Task to carry out: Read through the listing below and return only the lines containing "queryAsyncJobResult".

Supplied data:
= = = =

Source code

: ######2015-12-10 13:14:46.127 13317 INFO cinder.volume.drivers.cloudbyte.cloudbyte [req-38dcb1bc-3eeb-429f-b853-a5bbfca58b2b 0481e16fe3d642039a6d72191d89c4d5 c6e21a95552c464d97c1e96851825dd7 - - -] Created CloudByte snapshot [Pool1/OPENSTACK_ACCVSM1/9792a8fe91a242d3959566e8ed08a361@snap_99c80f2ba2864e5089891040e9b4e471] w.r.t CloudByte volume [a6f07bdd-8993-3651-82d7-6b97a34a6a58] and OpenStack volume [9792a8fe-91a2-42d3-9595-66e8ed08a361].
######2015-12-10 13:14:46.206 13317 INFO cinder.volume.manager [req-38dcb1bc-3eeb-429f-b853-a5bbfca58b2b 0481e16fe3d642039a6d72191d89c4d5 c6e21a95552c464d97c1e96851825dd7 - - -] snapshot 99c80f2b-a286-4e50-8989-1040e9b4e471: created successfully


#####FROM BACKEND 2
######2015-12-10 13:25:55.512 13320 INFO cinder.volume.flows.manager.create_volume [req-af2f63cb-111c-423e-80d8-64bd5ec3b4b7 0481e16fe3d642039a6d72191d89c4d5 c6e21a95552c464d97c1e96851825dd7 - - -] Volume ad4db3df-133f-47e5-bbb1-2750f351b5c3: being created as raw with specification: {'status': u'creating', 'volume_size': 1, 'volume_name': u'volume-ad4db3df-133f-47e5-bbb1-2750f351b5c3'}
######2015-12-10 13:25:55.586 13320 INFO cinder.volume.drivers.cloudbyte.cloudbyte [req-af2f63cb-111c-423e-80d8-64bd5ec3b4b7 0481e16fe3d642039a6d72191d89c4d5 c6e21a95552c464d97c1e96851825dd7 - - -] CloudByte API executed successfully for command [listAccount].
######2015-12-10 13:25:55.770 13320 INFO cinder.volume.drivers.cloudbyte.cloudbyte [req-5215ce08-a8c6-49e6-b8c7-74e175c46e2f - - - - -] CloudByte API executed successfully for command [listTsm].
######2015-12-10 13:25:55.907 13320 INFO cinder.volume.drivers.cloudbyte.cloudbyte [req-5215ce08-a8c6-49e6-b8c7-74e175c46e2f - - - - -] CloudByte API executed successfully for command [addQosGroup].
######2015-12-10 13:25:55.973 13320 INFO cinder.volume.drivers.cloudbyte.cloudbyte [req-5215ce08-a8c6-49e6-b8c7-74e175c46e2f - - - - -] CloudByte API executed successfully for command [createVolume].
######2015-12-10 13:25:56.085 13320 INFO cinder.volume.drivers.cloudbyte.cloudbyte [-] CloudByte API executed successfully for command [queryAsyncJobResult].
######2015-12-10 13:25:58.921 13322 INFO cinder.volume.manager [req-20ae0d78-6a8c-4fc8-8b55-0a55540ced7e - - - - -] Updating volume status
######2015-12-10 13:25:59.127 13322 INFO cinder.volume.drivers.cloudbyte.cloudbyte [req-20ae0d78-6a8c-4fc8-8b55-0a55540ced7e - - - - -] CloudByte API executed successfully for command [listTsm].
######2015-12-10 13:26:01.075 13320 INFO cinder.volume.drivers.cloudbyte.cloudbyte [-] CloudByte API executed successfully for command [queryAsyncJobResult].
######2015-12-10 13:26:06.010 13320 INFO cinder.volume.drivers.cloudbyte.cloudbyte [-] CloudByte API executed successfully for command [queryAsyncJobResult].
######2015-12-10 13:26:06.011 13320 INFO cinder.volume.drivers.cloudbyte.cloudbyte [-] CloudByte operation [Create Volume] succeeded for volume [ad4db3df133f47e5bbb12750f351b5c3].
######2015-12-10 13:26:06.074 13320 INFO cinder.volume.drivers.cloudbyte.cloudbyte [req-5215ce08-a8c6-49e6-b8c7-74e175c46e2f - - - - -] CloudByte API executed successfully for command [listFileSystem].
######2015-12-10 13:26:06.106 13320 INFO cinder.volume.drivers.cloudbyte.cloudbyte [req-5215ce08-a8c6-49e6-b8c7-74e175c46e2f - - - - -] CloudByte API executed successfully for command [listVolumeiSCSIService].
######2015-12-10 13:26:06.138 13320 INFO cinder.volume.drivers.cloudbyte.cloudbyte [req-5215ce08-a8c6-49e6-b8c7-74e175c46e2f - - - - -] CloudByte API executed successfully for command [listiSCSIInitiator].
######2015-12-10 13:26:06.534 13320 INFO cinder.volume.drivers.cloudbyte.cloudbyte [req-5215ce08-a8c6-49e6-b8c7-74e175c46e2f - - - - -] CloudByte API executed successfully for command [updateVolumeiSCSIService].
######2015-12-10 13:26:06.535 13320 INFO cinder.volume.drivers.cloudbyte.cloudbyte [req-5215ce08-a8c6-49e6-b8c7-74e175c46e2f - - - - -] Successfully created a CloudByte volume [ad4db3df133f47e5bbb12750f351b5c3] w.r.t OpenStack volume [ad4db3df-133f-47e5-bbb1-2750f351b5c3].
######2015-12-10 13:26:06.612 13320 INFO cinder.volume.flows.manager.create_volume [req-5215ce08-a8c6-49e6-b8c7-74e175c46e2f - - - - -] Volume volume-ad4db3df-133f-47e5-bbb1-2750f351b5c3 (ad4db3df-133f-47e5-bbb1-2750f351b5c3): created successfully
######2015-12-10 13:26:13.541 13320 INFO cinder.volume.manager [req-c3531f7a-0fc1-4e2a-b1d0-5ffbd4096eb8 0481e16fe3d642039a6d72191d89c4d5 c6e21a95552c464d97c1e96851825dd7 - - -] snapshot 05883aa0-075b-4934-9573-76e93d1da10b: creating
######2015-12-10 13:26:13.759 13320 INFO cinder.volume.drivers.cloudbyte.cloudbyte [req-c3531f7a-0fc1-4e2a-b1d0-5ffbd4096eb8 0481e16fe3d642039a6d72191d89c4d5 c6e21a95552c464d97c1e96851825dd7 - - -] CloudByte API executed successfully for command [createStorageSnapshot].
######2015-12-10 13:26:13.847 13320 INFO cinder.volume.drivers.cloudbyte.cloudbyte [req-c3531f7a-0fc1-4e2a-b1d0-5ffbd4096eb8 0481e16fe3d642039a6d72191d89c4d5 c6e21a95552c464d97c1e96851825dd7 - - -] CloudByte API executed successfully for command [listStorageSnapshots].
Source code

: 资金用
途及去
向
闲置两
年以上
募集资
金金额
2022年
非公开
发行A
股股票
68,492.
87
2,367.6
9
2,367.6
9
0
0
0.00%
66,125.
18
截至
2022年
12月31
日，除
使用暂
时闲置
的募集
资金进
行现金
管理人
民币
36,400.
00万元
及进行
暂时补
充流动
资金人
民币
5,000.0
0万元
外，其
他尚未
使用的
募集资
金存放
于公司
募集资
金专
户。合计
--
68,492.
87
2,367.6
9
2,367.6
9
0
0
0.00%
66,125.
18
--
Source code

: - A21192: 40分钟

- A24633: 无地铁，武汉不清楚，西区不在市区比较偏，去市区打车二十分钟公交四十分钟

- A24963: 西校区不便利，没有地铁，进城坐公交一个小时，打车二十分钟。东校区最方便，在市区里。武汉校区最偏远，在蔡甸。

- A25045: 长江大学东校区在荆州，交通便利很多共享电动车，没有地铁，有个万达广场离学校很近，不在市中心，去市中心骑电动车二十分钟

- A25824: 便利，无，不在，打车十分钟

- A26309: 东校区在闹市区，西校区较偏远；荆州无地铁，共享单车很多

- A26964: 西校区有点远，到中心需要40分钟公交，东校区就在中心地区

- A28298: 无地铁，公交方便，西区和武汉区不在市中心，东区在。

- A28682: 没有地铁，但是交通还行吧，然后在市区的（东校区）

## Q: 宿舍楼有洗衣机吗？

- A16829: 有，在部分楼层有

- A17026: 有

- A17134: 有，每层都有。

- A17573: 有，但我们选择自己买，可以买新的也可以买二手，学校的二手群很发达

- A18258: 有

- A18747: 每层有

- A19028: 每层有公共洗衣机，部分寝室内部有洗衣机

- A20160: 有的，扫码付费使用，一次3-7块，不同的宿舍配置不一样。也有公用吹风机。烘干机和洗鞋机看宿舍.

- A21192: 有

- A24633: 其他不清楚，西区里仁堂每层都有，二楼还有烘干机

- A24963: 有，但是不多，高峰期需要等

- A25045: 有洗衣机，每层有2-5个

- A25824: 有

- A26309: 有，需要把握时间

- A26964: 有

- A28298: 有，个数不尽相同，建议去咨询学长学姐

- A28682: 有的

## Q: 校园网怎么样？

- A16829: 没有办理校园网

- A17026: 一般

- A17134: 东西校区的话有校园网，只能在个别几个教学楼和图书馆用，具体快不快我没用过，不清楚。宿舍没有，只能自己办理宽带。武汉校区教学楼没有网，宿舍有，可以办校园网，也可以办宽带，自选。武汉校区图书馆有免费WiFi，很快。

= = = =

Answer section:
######2015-12-10 13:25:56.085 13320 INFO cinder.volume.drivers.cloudbyte.cloudbyte [-] CloudByte API executed successfully for command [queryAsyncJobResult].
######2015-12-10 13:26:01.075 13320 INFO cinder.volume.drivers.cloudbyte.cloudbyte [-] CloudByte API executed successfully for command [queryAsyncJobResult].
######2015-12-10 13:26:06.010 13320 INFO cinder.volume.drivers.cloudbyte.cloudbyte [-] CloudByte API executed successfully for command [queryAsyncJobResult].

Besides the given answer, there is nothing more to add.